Published: Fri, May 18, 2007
Type: Publication

Policy Directions to 2050: A business contribution to the dialogues on cooperative action asserts that the only way to combat climate change is through decisive, concerted and sustained actions between governments, businesses and consumers.

The publication identifies policy options to sustain economic growth while transforming the ways we access, produce and consume energy. Presented as an illustrative roadmap from which routes must be chosen, it explores policy ideas and concepts for the transition to a low greenhouse gas (GHG) economy.

It calls for the development and deployment of leading-edge technologies through partnerships and incentives and an approach to mitigate long-term market risk and deliver secure benefits for large-scale, low-carbon, new-technology projects.

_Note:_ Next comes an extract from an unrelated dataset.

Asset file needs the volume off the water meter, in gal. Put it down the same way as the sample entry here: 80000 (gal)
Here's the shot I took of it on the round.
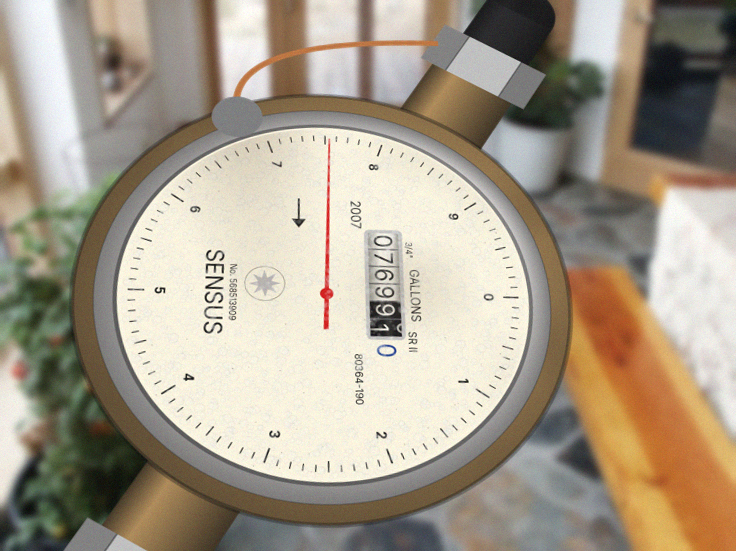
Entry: 769907.5 (gal)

The publication puts forth four policy priorities:

  1. Establishing by 2010 a quantifiable, long-term (50-year), global emissions pathway for the management of GHG emissions;
  2. Closing the gap that will exist after 2012 (when the Kyoto Protocol expires), using the existing international framework as a basis, and modifying it to build up from local, national, sector or regional programs;
  3. Building robust programs at the national level, and in support of the international pathway. Such programs would include encouraging energy efficiency; broadening the range of fuels in the transport sector; and country-wide boosting of awareness and incentives for consumers across all levels of society toward low-carbon products, services and lifestyles;
  4. Developing and commercializing a number of low- and zero-GHG technologies over the coming decades. These will require supporting policies and programs to address technical and cost challenges.

Policy Directions to 2050 explores and introduces ideas for a new international framework and addresses key policy issues within power generation, industry and manufacturing, mobility, buildings and consumer choices, asking three basis questions: What is needed? Why is it needed? How could it work?

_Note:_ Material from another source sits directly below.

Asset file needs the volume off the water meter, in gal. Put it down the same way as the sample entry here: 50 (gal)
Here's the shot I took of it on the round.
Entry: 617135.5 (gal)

Through this approach, the WBCSD hopes to stimulate the debate by contributing business insights that can help encourage the required technological and behavioral changes.

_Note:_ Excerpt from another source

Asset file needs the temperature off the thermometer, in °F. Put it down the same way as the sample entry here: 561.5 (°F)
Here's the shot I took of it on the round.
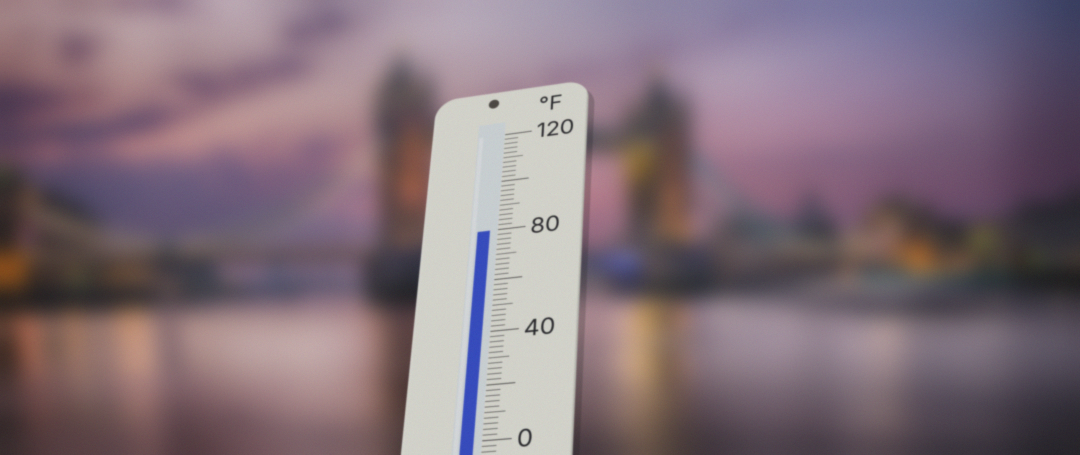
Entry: 80 (°F)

The publication is the third in the Energy and Climate series and reflects the WBSCD’s continued engagement with governments in the search for solutions. Earlier publications included Facts and Trends to 2050 and Pathways to 2050, which sought to create a basis for dialogue and action by translating the scale and complexity of these challenges into simple, illustrative pathways to 2050.

This trilogy has helped a variety of stakeholders think about the ways in which energy flows through the global economy and affects the climate.